In conclusion, university students will be the catalyst in the modern entrepreneurial ecosystems. However, all the key players in the ecosystem; whether governments, higher education institutions, innovation centers, incubators, accelerators, co-working spaces, and financial institutions, should collaborate in order to support this fuel of innovation to better assist governments with their ongoing efforts in enhancing the business environment, fostering economic growth and creating sustainable job opportunities.
About the writer
Amal Malhem received her BSc in Business Information Systems from the University of Jordan, and her Master’s degree in Business, Entrepreneurship, and Technology from Waterloo University, Ontario, Canada. During pursuing her Master’s degree, she gained experience in commercializing ideas, discovering and exploiting new market opportunities, and introducing innovation and disruptive technology within existing organizations. Also, she gained knowledge in bringing new technologies to market and indulging in today’s real business world through being involved in starting up two tech-ventures in Waterloo region.

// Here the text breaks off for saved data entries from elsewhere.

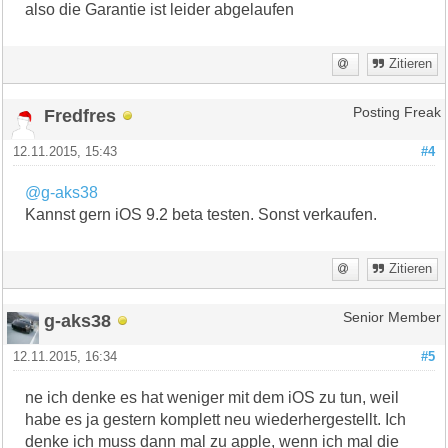
also die Garantie ist leider abgelaufen
Zitieren
Fredfres
Posting Freak
12.11.2015, 15:43
#4
@g-aks38
Kannst gern iOS 9.2 beta testen. Sonst verkaufen.
Zitieren
g-aks38
Senior Member
12.11.2015, 16:34
#5
ne ich denke es hat weniger mit dem iOS zu tun, weil
habe es ja gestern komplett neu wiederhergestellt. Ich
denke ich muss dann mal zu apple, wenn ich mal die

For two years; in her capacity as the Entrepreneurial Programs Manager at Queen Rania Center for Entrepreneurship, she managed an array of programs and services in entrepreneurship development and technology commercialization that mainly focused on youth innovators in order to graduate entrepreneurs who will be trained to further grow their businesses and support the economic growth. Consequently, Amal served as a lecturer of “Introduction to Business Entrepreneurship and Innovation” at Princess Sumaya University for Technology.
Within the context of Dubai, as part of her consulting career, Amal was involved in running the second acceleration program for Startupbootcamp Smart City Dubai at Dubai Silicon Oasis Authority (DSOA). Hence, she possesses a comprehensive knowledge of how early-stage companies can be supported to thrive and unlock their potentials, particularly within the local context.
Amal is also a big believer in the power of mentoring in the entrepreneurial journey; especially after managing the outreach team of “Forsa” mentoring program delivered in the MENA region by Adam Smith International.